No entanto, o filme cresce sem muita força ao soar contraditório em si mesmo. Vende-se a ideia de um mundo sem magia e, simultaneamente, tudo que é mostrado na tela é mágico. Aqui seres com asas desconhecem a capacidade de voar - coisa que nada tem a ver com alguma mágica propriamente dita, já que se trata da estrutura física das criaturas, o que levanta a questão: como foi que pararam de voar se o vôo não depende da magia para acontecer? O argumento da trama é que o mundo se tornou prático demais e as pessoas/criaturas se esqueceram da magia e de como usá-la. Até aí tudo bem, mas voar? Bem, independente desse ponto, até que a obra se estabeleça e se faça entender como quer ser entendida vai-se lá um tempo mais extenso do que o habitual aos filmes da Pixar. Mas quando ele engata, por outro lado, aí é que “a magia acontece”. A ação dá os movimentos necessários à história para que a atenção do público seja ganha e, com ela, o coração de qualquer pessoa que precise conviver com alguma ausência do passado. E no fim das contas, é exatamente sobre isso que o filme é: uma crônica desesperada (e emocionante) de reencontro.

A jornada explicitada é a da aceitação do inevitável, da finitude e, por consequência, da falta; contudo, é principalmente uma obra de louvor ao contentamento com as maravilhas que já se tem, a fim de entender quem realmente se é. Entre palavras não ditas, abraços distantes e lembranças não compartilhadas, as meias-histórias envolvendo o meio-homem ganham corpo e conquistam o público pela simplicidade com que a fragilidade de seus protagonistas é tratada. Não há sentimentos maquiados, nem mascarados sob uma série de camadas a serem exploradas em questionamentos existenciais após a sessão; aqui as coisas são verdadeiras, puras e simples, mesmo que sejam, ironicamente, magia. 

Vale Ver !

PS:

¹ Há um avanço nos quesitos diversidade e representatividade, você verá no filme. É prático e trabalhado com naturalidade, e fico feliz em ver que, aos poucos, o respeito conquista o espaço que lhe é direito.

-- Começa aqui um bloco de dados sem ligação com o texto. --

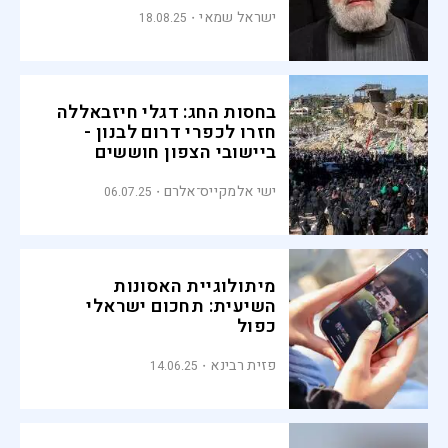
ישראל שמאי
18.08.25
בחסות החג: דגלי חיזבאללה
חזרו לכפרי דרום לבנון -
ביישובי הצפון חוששים
ישי אלמקייס־אלרם
06.07.25
מיתולוגיית האסונות
השיעית: תחכום ישראלי
כפול
פזית רבינא
14.06.25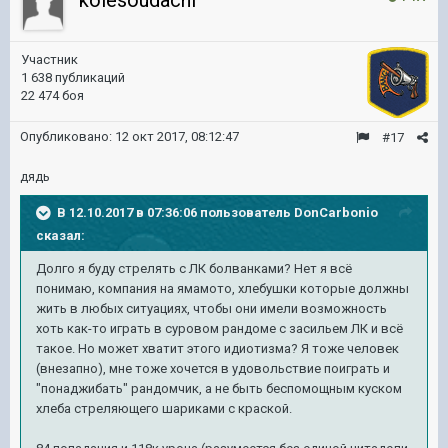
kolesoudachi
Участник
1 638 публикаций
22 474 боя
Опубликовано:
12 окт 2017, 08:12:47
#17
дядь
В 12.10.2017 в 07:36:06 пользователь
DonCarbonio
сказал:
Долго я буду стрелять с ЛК болванками? Нет я всё
понимаю, компания на ямамото, хлебушки которые должны
жить в любых ситуациях, чтобы они имели возможность
хоть как-то играть в суровом рандоме с засильем ЛК и всё
такое. Но может хватит этого идиотизма? Я тоже человек
(внезапно), мне тоже хочется в удовольствие поиграть и
"понаджибать" рандомчик, а не быть беспомощным куском
хлеба стреляющего шариками с краской.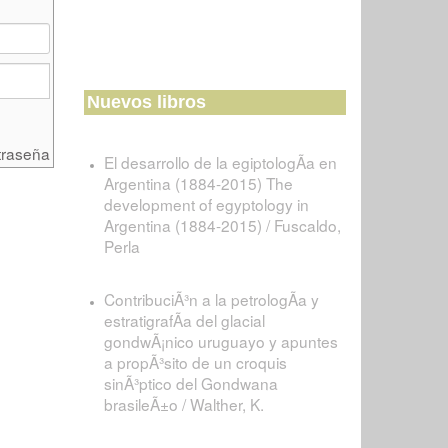
Nuevos libros
traseña
El desarrollo de la egiptologÃ­a en
Argentina (1884-2015) The
development of egyptology in
Argentina (1884-2015) / Fuscaldo,
Perla
ContribuciÃ³n a la petrologÃ­a y
estratigrafÃ­a del glacial
gondwÃ¡nico uruguayo y apuntes
a propÃ³sito de un croquis
sinÃ³ptico del Gondwana
brasileÃ±o / Walther, K.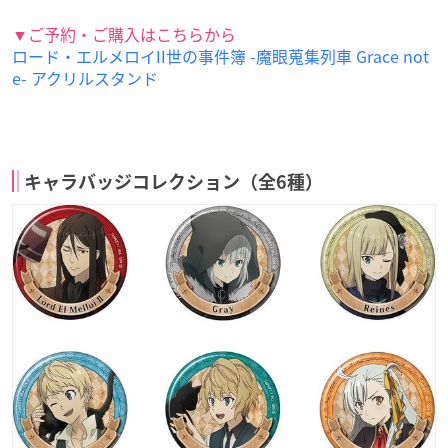
▼ご予約・ご購入はこちらから
ロード・エルメロイII世の事件簿 -魔眼蒐集列車 Grace not
e- アクリルスタンド
キャラバッジコレクション（全6種）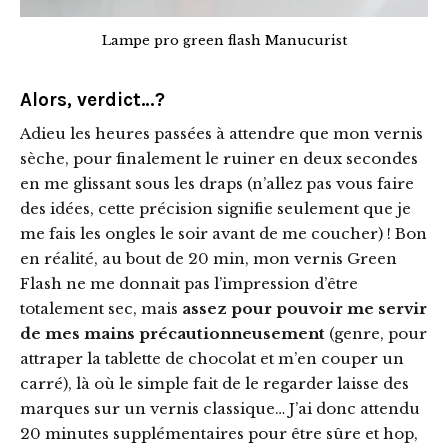
Lampe pro green flash Manucurist
Alors, verdict…?
Adieu les heures passées à attendre que mon vernis
sèche, pour finalement le ruiner en deux secondes
en me glissant sous les draps (n’allez pas vous faire
des idées, cette précision signifie seulement que je
me fais les ongles le soir avant de me coucher) ! Bon
en réalité, au bout de 20 min, mon vernis Green
Flash ne me donnait pas l’impression d’être
totalement sec, mais
assez pour pouvoir me servir
de mes mains précautionneusement
(genre, pour
attraper la tablette de chocolat et m’en couper un
carré), là où le simple fait de le regarder laisse des
marques sur un vernis classique… J’ai donc attendu
20 minutes supplémentaires pour être sûre et hop,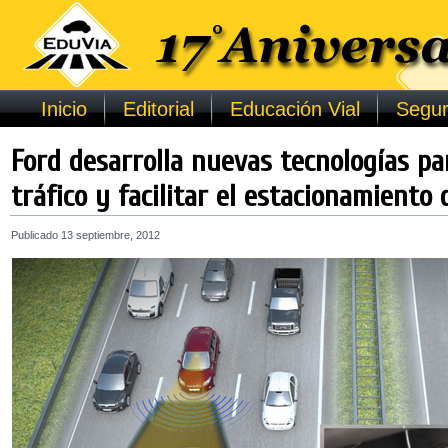
Inicio
Editorial
Educación Vial
Segur
Ford desarrolla nuevas tecnologías par
tráfico y facilitar el estacionamiento 
Publicado
13 septiembre, 2012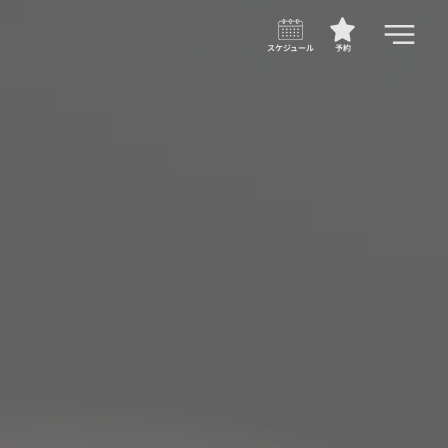
スケジュール
予約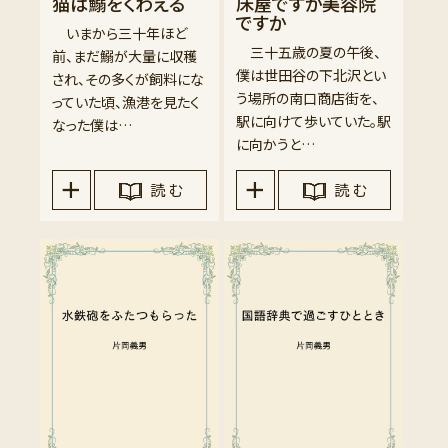
猫は鰯をくわえる
床屋ですか美容院
ですか
いまから三十年ほど
三十五歳の夏の午後、
前、まだ鰯が大量に収穫
僕は世田谷の下北沢とい
され、その多くが飼料にな
う場所の南口商店街を、
っていた頃、漁港を見たく
駅に向けて歩いていた。駅
なった僕は…
に向かうと…
読 む
読 む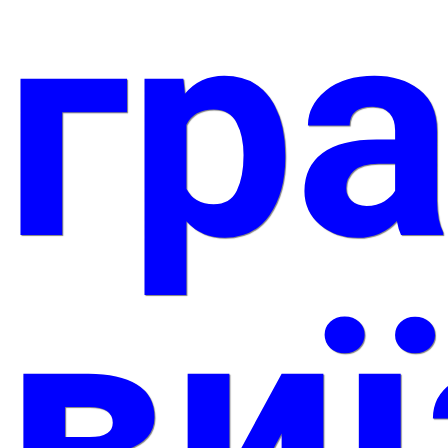
гр
ви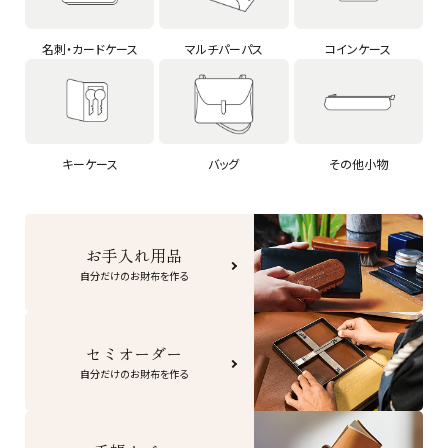
名刺・カードケース
マルチパーパス
コインケース
キーケース
バッグ
その他小物
お手入れ用品
自分だけのお財布を作る
セミオーダー
自分だけのお財布を作る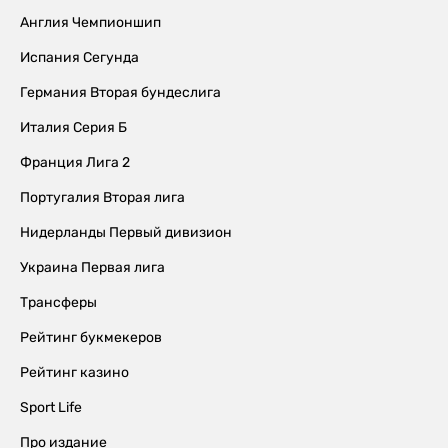
Англия Чемпионшип
Испания Сегунда
Германия Вторая бундеслига
Италия Серия Б
Франция Лига 2
Португалия Вторая лига
Нидерланды Первый дивизион
Украина Первая лига
Трансферы
Рейтинг букмекеров
Рейтинг казино
Sport Life
Про издание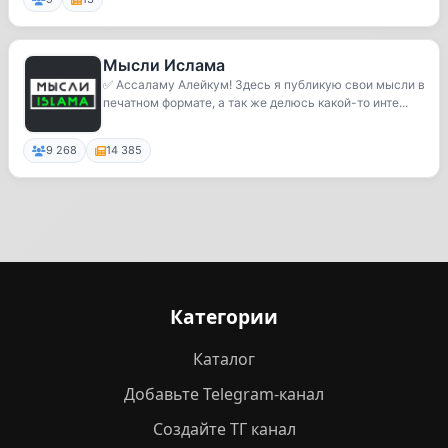
Мысли Ислама
✅ Ассаламу Алейкум! Здесь я публикую свои мысли в
печатном формате, а так же делюсь какой-то инте...
9 268
14 385
Категории
Каталог
Добавьте Telegram-канал
Создайте ТГ канал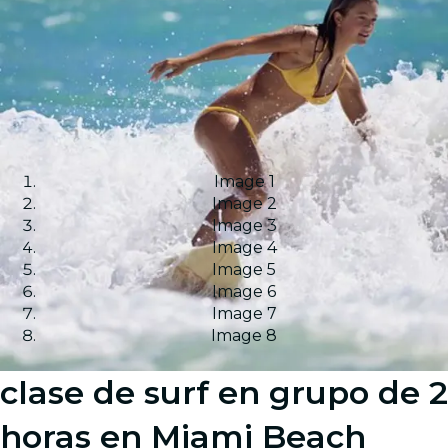
Image 1
Image 2
Image 3
Image 4
Image 5
Image 6
Image 7
Image 8
clase de surf en grupo de 2
horas en Miami Beach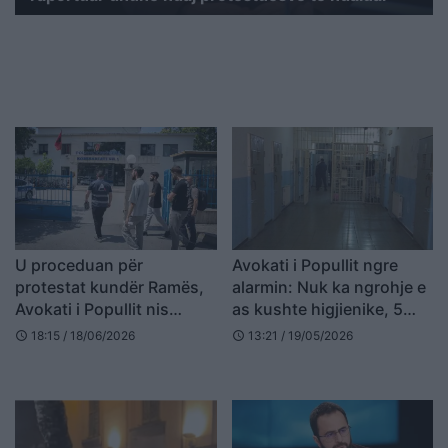
U proceduan për
Avokati i Popullit ngre
protestat kundër Ramës,
alarmin: Nuk ka ngrohje e
Avokati i Popullit nis
as kushte higjienike, 5
hetimin e veprimeve të
burgje duhen mbyllur,
18:15 / 18/06/2026
13:21 / 19/05/2026
schedule
schedule
policisë ndaj aktivistëve
cenohet dinjiteti njerëzor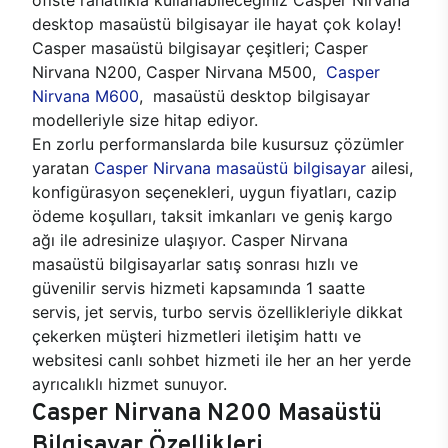
desktop masaüstü bilgisayar ile hayat çok kolay!
Casper masaüstü bilgisayar çeşitleri; Casper
Nirvana N200, Casper Nirvana M500,
Casper
Nirvana M600
, masaüstü desktop bilgisayar
modelleriyle size hitap ediyor.
En zorlu performanslarda bile kusursuz çözümler
yaratan
Casper Nirvana masaüstü bilgisayar
ailesi,
konfigürasyon seçenekleri, uygun fiyatları, cazip
ödeme koşulları, taksit imkanları ve geniş kargo
ağı ile adresinize ulaşıyor. Casper Nirvana
masaüstü bilgisayarlar satış sonrası hızlı ve
güvenilir servis hizmeti kapsamında 1 saatte
servis, jet servis, turbo servis özellikleriyle dikkat
çekerken müşteri hizmetleri iletişim hattı ve
websitesi canlı sohbet hizmeti ile her an her yerde
ayrıcalıklı hizmet sunuyor.
Casper Nirvana N200 Masaüstü
Bilgisayar Özellikleri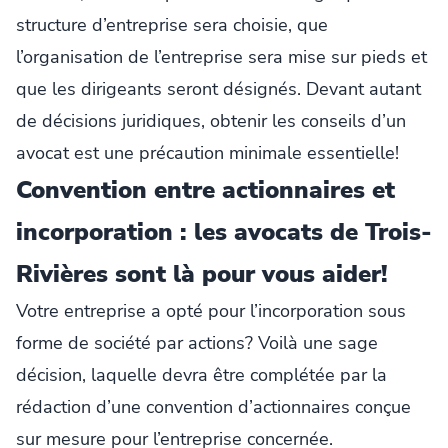
structure d’entreprise sera choisie, que
l’organisation de l’entreprise sera mise sur pieds et
que les dirigeants seront désignés. Devant autant
de décisions juridiques, obtenir les conseils d’un
avocat est une précaution minimale essentielle!
Convention entre actionnaires et
incorporation : les avocats de Trois-
Rivières sont là pour vous aider!
Votre entreprise a opté pour l’incorporation sous
forme de société par actions? Voilà une sage
décision, laquelle devra être complétée par la
rédaction d’une convention d’actionnaires conçue
sur mesure pour l’entreprise concernée.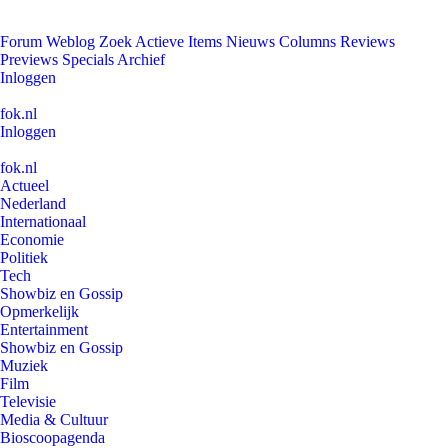
Forum
Weblog
Zoek
Actieve Items
Nieuws
Columns
Reviews
Previews
Specials
Archief
Inloggen
fok.nl
Inloggen
fok.nl
Actueel
Nederland
Internationaal
Economie
Politiek
Tech
Showbiz en Gossip
Opmerkelijk
Entertainment
Showbiz en Gossip
Muziek
Film
Televisie
Media & Cultuur
Bioscoopagenda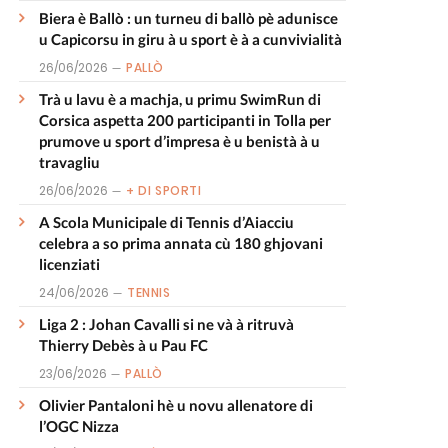
Biera è Ballò : un turneu di ballò pè adunisce
u Capicorsu in giru à u sport è à a cunvivialità
26/06/2026
PALLÒ
Trà u lavu è a machja, u primu SwimRun di
Corsica aspetta 200 participanti in Tolla per
prumove u sport d’impresa è u benistà à u
travagliu
26/06/2026
+ DI SPORTI
A Scola Municipale di Tennis d’Aiacciu
celebra a so prima annata cù 180 ghjovani
licenziati
24/06/2026
TENNIS
Liga 2 : Johan Cavalli si ne và à ritruvà
Thierry Debès à u Pau FC
23/06/2026
PALLÒ
Olivier Pantaloni hè u novu allenatore di
l’OGC Nizza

² Não sei como uma elfa e um centauro conseguem se relacionar. Tenho medo de daqui certo tempo encontrar algum vídeo ilustrando o ato. Parece que a Pixar fabricou sua versão de Burro + Dragão.

³ A trilha de Jeff e Mychael Danna para o filme é espetacular. Já gostava do trabalho deles, principalmente pela excelente música de ‘O Bom Dinossauro’, e agora eu os aprecio mais ainda.